# Zadanie do wykonania
Dopisz ciąg dalszy recenzji kosmetyków, zaczynając tuż po jej ostatnim zdaniu.

# Tekst strony
Maseczka oczyszcza, rewitalizuje i ujędrnia cerę. Zachwyci Cię jej intensywny,
żółto-pomarańczowy kolor.
Jak już wcześniej
mówiłam, uwielbiam maseczki, dlatego bardzo się cieszę, że znalazło się w tym
pudełku ich aż tyle. Baza pell-of to specjalnie skomponowana mieszanka
naturalnych składników (agar agar, kurkuma, żółta glinka illite), działająca
rozświetlająco, nawilżająco i odżywczo na cerę. Maska zastyga na skórze,
delikatnie ją chłodząc. Efekt promiennej cery jest natychmiastowy.
INCI:Agar Agar,
Curcuma Longa, Yellow illite Clay
Odmierz na dołączonej
miarce 2,5 g maseczki, wsyp do rondelka. Dodaj 45 ml (równe 3 pełne miarki)
mleka lub wody. Mieszaj przez około1 min do momentu zgęstnienia. Jeszcze ciepłą
(ale nie gorącą!) maseczkę nałóż na oczyszczoną cerę (mieszając co jakiś czas,
aby nie zastygła). Aplikuj ją nad zlewem, aby zminimalizować ryzyko
zabrudzenia. Trzymaj maskę na twarzy przez ok 6-7 minut a następnie odklej.
Maseczka delikatnie
zabarwia cerę. Można ją zmyć tonikiem lub hydrolatem. Następnie należy nałożyć
krem lub serum nawilżające. Bazę można wzbogacać olejkami eterycznymi lub
ekstraktami w zależności od tego, czego potrzebuje nasza cera. Ważne, aby dodawać je w fazie
końcowej, a nie podczas gotowania produktu.
Naturalne opakowanie
od razu zwraca uwagę każdego użytkownika. Jest wygodne i nieszkodliwe dla
środowiska. Po wykorzystaniu maski nie musimy martwić się, że opakowanie będzie
się długo rozkładało.
Maseczka jest doskonała
dla każdego typu cery. Nawilża i odżywia skore, sprawia, że staje się jędrna,
miła w dotyku i promienna. Niestety, żółty kolor nie schodzi tak od razu, ale
po chwili udaje się go zmyć. Przygotowanie maseczki i jej zmycie zajmuje trochę
czasu, dlatego nie wiem, czy jest to odpowiedni zabieg relaksujący. Mnie raczej zirytował ...Wszystko zależy od tego, co jest dla nas najważniejsze.
Cena: 11,33 zł
6.
Maska torfowa
do ciała – Bania Agafii
Bania Agafii
maska do ciała czarna Torfowa ma działanie odmładzające i ujędrniające.

# Prezentowane dane
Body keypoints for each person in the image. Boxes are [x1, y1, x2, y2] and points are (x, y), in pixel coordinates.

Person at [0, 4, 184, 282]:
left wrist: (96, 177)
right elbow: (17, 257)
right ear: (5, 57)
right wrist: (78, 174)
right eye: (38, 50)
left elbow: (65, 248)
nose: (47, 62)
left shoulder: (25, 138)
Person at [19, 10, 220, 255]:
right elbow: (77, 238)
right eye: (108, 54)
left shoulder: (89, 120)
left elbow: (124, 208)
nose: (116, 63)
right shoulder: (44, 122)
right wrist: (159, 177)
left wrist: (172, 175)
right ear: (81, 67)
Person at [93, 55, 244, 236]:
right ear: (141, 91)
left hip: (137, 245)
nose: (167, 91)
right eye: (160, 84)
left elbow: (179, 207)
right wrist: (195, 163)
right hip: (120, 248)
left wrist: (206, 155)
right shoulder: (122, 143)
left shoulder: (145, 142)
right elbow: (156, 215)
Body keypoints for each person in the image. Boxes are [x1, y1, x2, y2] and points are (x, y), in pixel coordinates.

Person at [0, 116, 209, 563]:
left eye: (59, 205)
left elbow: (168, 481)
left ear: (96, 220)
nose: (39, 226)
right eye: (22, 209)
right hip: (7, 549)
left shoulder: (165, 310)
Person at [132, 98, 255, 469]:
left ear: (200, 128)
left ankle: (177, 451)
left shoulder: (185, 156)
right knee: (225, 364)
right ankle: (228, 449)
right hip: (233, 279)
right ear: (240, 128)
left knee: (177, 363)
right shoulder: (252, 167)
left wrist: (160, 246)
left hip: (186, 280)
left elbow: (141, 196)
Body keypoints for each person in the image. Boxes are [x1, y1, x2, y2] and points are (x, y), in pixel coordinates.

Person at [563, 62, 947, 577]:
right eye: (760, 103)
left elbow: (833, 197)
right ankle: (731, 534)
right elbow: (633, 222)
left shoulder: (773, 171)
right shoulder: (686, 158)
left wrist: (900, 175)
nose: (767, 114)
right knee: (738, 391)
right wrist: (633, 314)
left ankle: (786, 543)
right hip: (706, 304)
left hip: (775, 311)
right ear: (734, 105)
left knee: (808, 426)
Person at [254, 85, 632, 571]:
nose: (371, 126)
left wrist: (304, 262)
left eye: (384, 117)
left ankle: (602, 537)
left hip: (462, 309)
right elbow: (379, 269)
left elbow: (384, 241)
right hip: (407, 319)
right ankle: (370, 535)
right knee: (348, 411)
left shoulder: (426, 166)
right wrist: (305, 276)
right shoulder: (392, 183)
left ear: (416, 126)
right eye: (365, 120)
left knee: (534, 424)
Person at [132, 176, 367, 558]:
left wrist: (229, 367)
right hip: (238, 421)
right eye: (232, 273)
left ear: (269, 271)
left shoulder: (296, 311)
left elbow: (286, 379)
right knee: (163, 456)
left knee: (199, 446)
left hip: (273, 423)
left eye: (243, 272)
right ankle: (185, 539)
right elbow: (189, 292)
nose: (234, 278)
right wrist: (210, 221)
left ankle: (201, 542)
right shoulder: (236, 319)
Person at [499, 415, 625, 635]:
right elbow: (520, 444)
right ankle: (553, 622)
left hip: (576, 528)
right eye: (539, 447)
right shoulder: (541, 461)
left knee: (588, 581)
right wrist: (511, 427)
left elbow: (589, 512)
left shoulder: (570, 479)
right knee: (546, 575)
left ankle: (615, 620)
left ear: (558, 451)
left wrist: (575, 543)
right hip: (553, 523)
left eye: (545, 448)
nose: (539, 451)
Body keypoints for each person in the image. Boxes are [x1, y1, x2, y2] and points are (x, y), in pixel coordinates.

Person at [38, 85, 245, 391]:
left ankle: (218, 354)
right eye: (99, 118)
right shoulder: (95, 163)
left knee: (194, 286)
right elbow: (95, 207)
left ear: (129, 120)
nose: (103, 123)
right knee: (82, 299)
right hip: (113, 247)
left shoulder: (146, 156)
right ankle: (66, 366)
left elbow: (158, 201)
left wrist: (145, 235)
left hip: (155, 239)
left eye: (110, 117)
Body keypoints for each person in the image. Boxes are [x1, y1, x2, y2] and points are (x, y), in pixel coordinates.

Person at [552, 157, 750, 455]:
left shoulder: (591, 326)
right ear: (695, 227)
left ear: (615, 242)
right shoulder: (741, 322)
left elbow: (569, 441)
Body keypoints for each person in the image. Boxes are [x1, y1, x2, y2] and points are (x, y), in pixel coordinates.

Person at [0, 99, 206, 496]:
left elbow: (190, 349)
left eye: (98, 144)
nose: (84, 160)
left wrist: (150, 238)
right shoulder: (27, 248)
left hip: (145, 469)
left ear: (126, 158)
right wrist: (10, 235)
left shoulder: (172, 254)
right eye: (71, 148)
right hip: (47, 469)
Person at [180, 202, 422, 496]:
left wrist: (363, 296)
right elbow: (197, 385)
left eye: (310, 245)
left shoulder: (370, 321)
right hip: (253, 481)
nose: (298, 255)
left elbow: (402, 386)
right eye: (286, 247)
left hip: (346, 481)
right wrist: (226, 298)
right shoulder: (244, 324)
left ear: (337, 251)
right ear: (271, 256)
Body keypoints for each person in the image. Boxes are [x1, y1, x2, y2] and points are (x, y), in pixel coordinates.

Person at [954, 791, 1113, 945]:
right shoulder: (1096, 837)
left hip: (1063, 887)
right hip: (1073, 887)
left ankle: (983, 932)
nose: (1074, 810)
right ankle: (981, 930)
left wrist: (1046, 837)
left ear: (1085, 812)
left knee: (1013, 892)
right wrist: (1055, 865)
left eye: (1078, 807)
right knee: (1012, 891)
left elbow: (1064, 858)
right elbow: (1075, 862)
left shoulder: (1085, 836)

# Rozwiązanie zadania
Wygładza i odżywia skórę, zapobiega pojawianiu się cellulitu. Składniki aktywne
to glinka katomska - o dużej zawartości minerałów i mikroelementów, ma
działanie silnie spowalniające procesy starzenia się skóry, ekstrakt
czarnego torfu - działa na skórę antyseptycznie i przeciwbakteryjnie, a także
tonizująco, olej bylicy pospolitej - dzięki zawartości kwasów organicznych,
flawonoidów i prowitaminy A, głęboko odżywia skórę, ekstrakty organiczne mchu
islandzkiego i arcydzięgla - wzmacnia i ochrania skórę. Sposób użycia:
delikatnie nanieść maskę na ciało, pozostawić na 10 minut, spłukać ciepłą wodą.
100% naturalnych
składników:
- Glinka katomska - nasyca skórę niezbędnymi minerałami i mikroelementami, dzięki czemu znacznie zwalcza procesy starzenia się skóry.
- Ekstrakt czarnego torfu – posiada silne działanie antyseptyczne i przeciwbakteryjne, tonizuje skórę.
- Olej bylicy pospolitej – zawiera kwasy organiczne, flawonoidy i prowitaminę A, sprzyja głębokiemu odżywieniu skóry.
- Organiczne ekstrakty islandzkiego mchu i arcydzięgla – wzmacniają ochronne właściwości skóry.
Maseczka jest
gęsta, ma szarawy kolor i pięknie pachnie. Z łatwością
rozprowadza się ją po całym ciele. Zmycie zaschniętej masy z powierzchni skóry
nie jest łatwe, ale z pomocą gąbki jest dużo prostsze. Po spłukaniu skóra
jest nawilżona, odżywiona i jędrna.
Wygląda zdrowo. Przy dłuższym i regularnym stosowaniu cellulit zmniejsza się, a
po pewnym czasie znika. Po całym zabiegu całe ciało pięknie pachnie. To idealny zabieg
na chwilę rozkoszy.Wcześniej już wiele słyszałam na temat kosmetyków babuszki Agafii, jednak po raz pierwszy miałam okazję poznać i wypróbować je
osobiście.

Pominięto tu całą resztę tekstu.